The history of the modern piano goes back over three hundred years, and during the time the instrument didn’t see many changes that improved it considerably. The original instrument, of which there is one at the display in Metropolitan Museum, is almost identical to the modern pianos. There have been some improvements over time, and they did improve the instrument, but the basics of the piano from the 1700s are still the same.

The instrument started as something else, and harpsichord has a lot of influence on the invention of the piano. Harpsichord could produce several different sounds, and that gave inspiration to people to create a key-based wire instrument that could produce dozens of different sounds. The inventor of the piano as we know it was the Bartolomeo di Francesco Cristofori, and his first instrument was exhibited in Florence in 1709 where it achieved a major success. The earliest piano of Cristofori that survived was from 1720, and as we mentioned, it is exhibited in Metropolitan Museum.

Traditional and digital pianos in modern age

Technology and innovations are there to improve everything, and musical instruments are not the exception. And we can see those changes in the form of digital pianos. But this doesn’t mean that digitalization is the best option and that it makes an instrument better. It does make it cheaper to create and thus more affordable, but the overall quality of sound may suffer.

A good example of more affordable pianos is a digital piano.
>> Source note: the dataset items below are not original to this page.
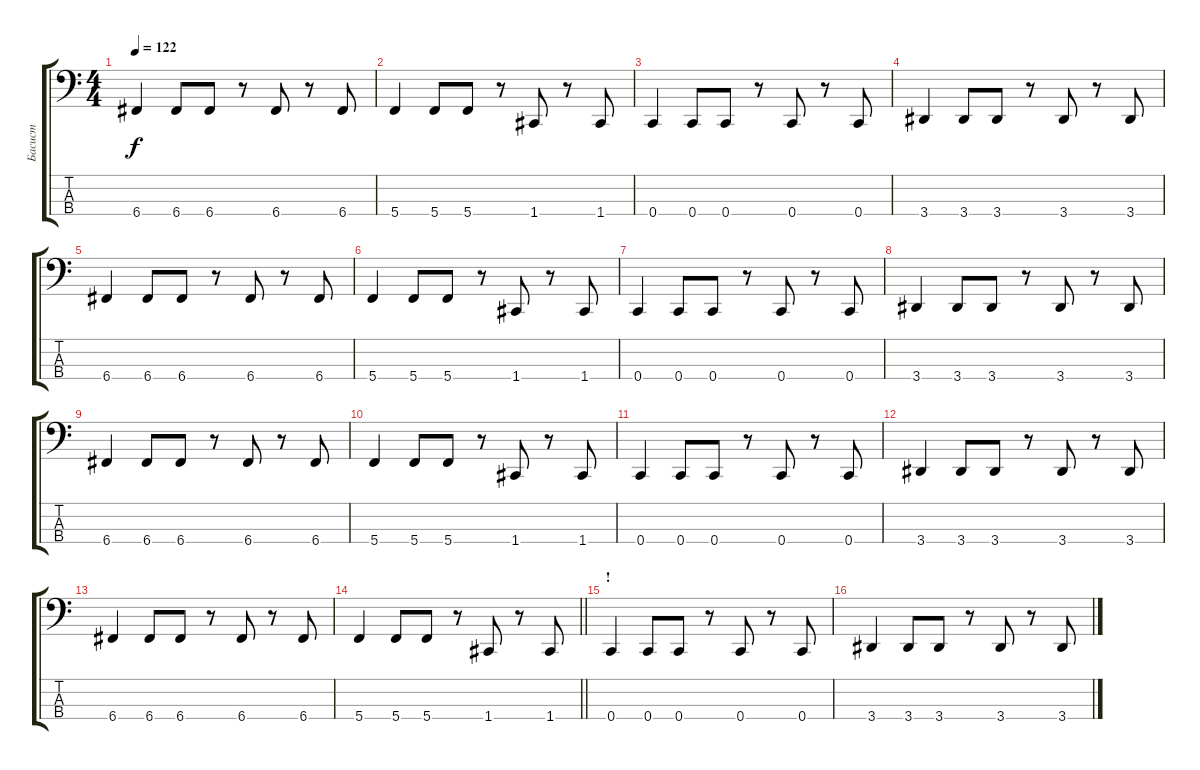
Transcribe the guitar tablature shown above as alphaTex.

\track ("Басист" "Басист") {instrument electricbassfinger}
\staff {score tabs}
\tuning (F2 C2 G1 C1) {hide}
\ts (4 4)
\tempo 122
\clef f4
\ks c
6.4.4{dy f} 6.4.8 6.4.8 r.8 6.4.8 r.8 6.4.8 |
5.4.4 5.4.8 5.4.8 r.8 1.4.8 r.8 1.4.8 |
0.4.4 0.4.8 0.4.8 r.8 0.4.8 r.8 0.4.8 |
3.4.4 3.4.8 3.4.8 r.8 3.4.8 r.8 3.4.8 |
6.4.4 6.4.8 6.4.8 r.8 6.4.8 r.8 6.4.8 |
5.4.4 5.4.8 5.4.8 r.8 1.4.8 r.8 1.4.8 |
0.4.4 0.4.8 0.4.8 r.8 0.4.8 r.8 0.4.8 |
3.4.4 3.4.8 3.4.8 r.8 3.4.8 r.8 3.4.8 |
6.4.4 6.4.8 6.4.8 r.8 6.4.8 r.8 6.4.8 |
5.4.4 5.4.8 5.4.8 r.8 1.4.8 r.8 1.4.8 |
0.4.4 0.4.8 0.4.8 r.8 0.4.8 r.8 0.4.8 |
3.4.4 3.4.8 3.4.8 r.8 3.4.8 r.8 3.4.8 |
6.4.4 6.4.8 6.4.8 r.8 6.4.8 r.8 6.4.8 |
\barLineRight lightlight
5.4.4 5.4.8 5.4.8 r.8 1.4.8 r.8 1.4.8 |
\section ("" "!")
0.4.4 0.4.8 0.4.8 r.8 0.4.8 r.8 0.4.8 |
3.4.4 3.4.8 3.4.8 r.8 3.4.8 r.8 3.4.8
An expensive digital instrument will produce sounds that come near the quality of traditional pianos, while those more affordable pieces have a sound that lacks in quality. They are perfect for modern music as it doesn’t require the quality and the range that a traditional piano offers.

Traditional pianos are still around, and the amount of modification of them is close to zero. They provide the real sound of the piano, and many opera pieces use them due to their range of sounds. Orchestra also uses traditional pianos as well as some artists who want an authentic piano sound instead of a digitalized replica.